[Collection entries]
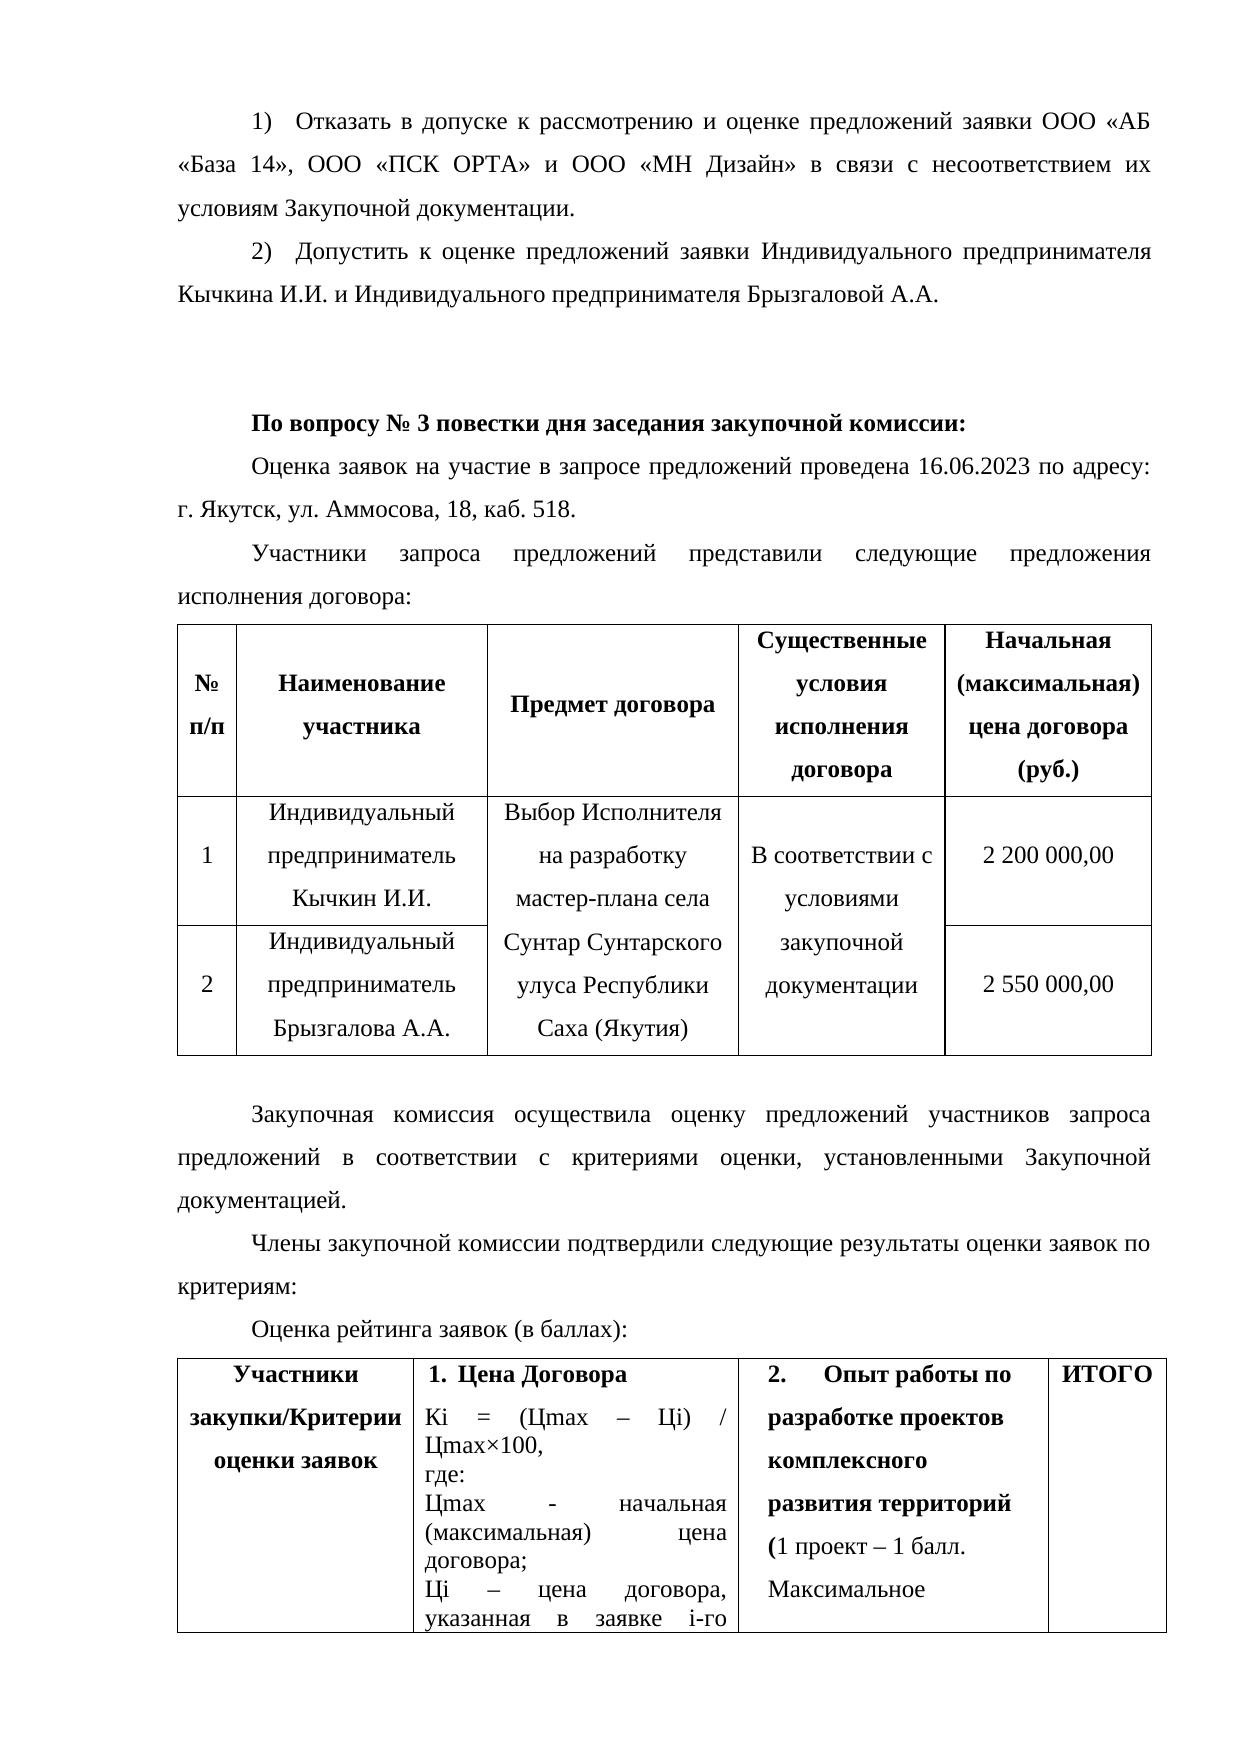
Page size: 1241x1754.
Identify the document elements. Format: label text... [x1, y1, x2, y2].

text Оценка рейтинга заявок (в баллах): [177, 1314, 1152, 1343]
table_cell Индивидуальный предприниматель Кычкин И.И. [237, 797, 487, 925]
table_header Предмет договора [488, 625, 738, 796]
text Закупочная комиссия осуществила оценку предложений участников запроса предложений в соответствии с критериями оценки, установленными Закупочной документацией. [177, 1099, 1152, 1214]
table_header ИТОГО [1049, 1359, 1166, 1632]
table_cell Индивидуальный предприниматель Брызгалова А.А. [237, 926, 487, 1055]
table_header Наименование участника [237, 625, 487, 796]
table_cell 2 550 000,00 [946, 926, 1151, 1055]
text Участники запроса предложений представили следующие предложения исполнения договора: [177, 538, 1152, 609]
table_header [739, 1359, 1048, 1632]
text Члены закупочной комиссии подтвердили следующие результаты оценки заявок по критериям: [177, 1228, 1152, 1300]
table_cell 2 200 000,00 [946, 797, 1151, 925]
text По вопросу № 3 повестки дня заседания закупочной комиссии: [177, 408, 1152, 437]
table_cell 1 [178, 797, 236, 925]
table_header Существенные условия исполнения договора [739, 625, 944, 796]
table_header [178, 1359, 413, 1632]
list Отказать в допуске к рассмотрению и оценке предложений заявки ООО «АБ «База 14», ООО «ПСК ОРТА» и ООО «МН Дизайн» в связи с несоответствием их условиям Закупочной документации. [177, 106, 1152, 221]
table_header № п/п [178, 625, 236, 796]
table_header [414, 1359, 738, 1632]
table_cell 2 [178, 926, 236, 1055]
table_cell Выбор Исполнителя на разработку мастер-плана села Сунтар Сунтарского улуса Республики Саха (Якутия) [488, 797, 738, 1055]
text Оценка заявок на участие в запросе предложений проведена 16.06.2023 по адресу: г. Якутск, ул. Аммосова, 18, каб. 518. [177, 451, 1152, 523]
list Допустить к оценке предложений заявки Индивидуального предпринимателя Кычкина И.И. и Индивидуального предпринимателя Брызгаловой А.А. [177, 236, 1152, 308]
table_header Начальная (максимальная) цена договора (руб.) [946, 625, 1151, 796]
table_cell В соответствии с условиями закупочной документации [739, 797, 944, 1055]
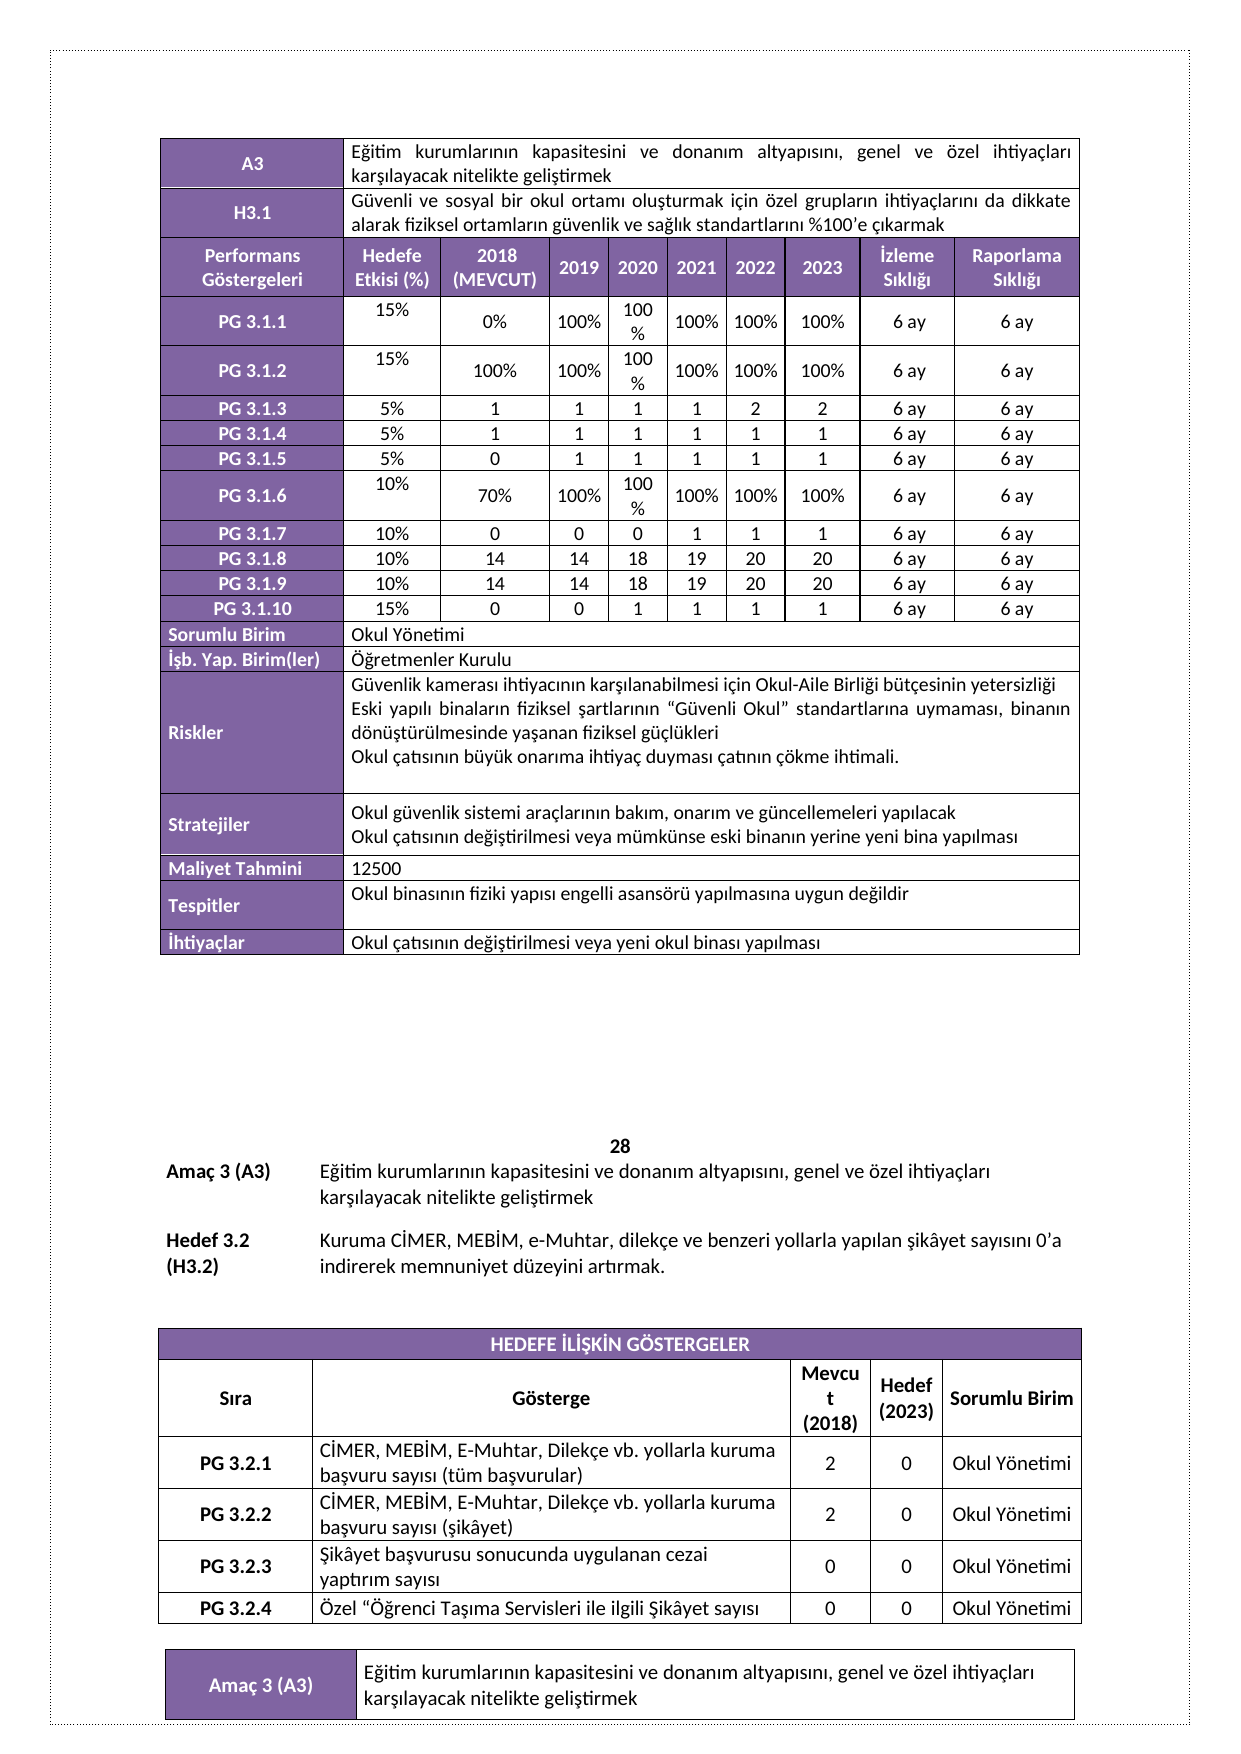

Request → Output each entry exactly. Skip the pictures.

Result of the task →
Page size: 1241x1754.
Identify the document elements. Format: label text... [x1, y1, x2, y2].

text Оценка рейтинга заявок (в баллах): [177, 1314, 1152, 1343]
table_cell Индивидуальный предприниматель Кычкин И.И. [237, 797, 487, 925]
table_header Предмет договора [488, 625, 738, 796]
text Закупочная комиссия осуществила оценку предложений участников запроса предложений в соответствии с критериями оценки, установленными Закупочной документацией. [177, 1099, 1152, 1214]
table_header ИТОГО [1049, 1359, 1166, 1632]
table_cell Индивидуальный предприниматель Брызгалова А.А. [237, 926, 487, 1055]
table_header Наименование участника [237, 625, 487, 796]
table_cell 2 550 000,00 [946, 926, 1151, 1055]
text Участники запроса предложений представили следующие предложения исполнения договора: [177, 538, 1152, 609]
table_header [739, 1359, 1048, 1632]
text Члены закупочной комиссии подтвердили следующие результаты оценки заявок по критериям: [177, 1228, 1152, 1300]
table_cell 2 200 000,00 [946, 797, 1151, 925]
text По вопросу № 3 повестки дня заседания закупочной комиссии: [177, 408, 1152, 437]
table_cell 1 [178, 797, 236, 925]
table_header Существенные условия исполнения договора [739, 625, 944, 796]
table_header [178, 1359, 413, 1632]
list Отказать в допуске к рассмотрению и оценке предложений заявки ООО «АБ «База 14», ООО «ПСК ОРТА» и ООО «МН Дизайн» в связи с несоответствием их условиям Закупочной документации. [177, 106, 1152, 221]
table_header № п/п [178, 625, 236, 796]
table_header [414, 1359, 738, 1632]
table_cell 2 [178, 926, 236, 1055]
table_cell Выбор Исполнителя на разработку мастер-плана села Сунтар Сунтарского улуса Республики Саха (Якутия) [488, 797, 738, 1055]
text Оценка заявок на участие в запросе предложений проведена 16.06.2023 по адресу: г. Якутск, ул. Аммосова, 18, каб. 518. [177, 451, 1152, 523]
list Допустить к оценке предложений заявки Индивидуального предпринимателя Кычкина И.И. и Индивидуального предпринимателя Брызгаловой А.А. [177, 236, 1152, 308]
table_header Начальная (максимальная) цена договора (руб.) [946, 625, 1151, 796]
table_cell В соответствии с условиями закупочной документации [739, 797, 944, 1055]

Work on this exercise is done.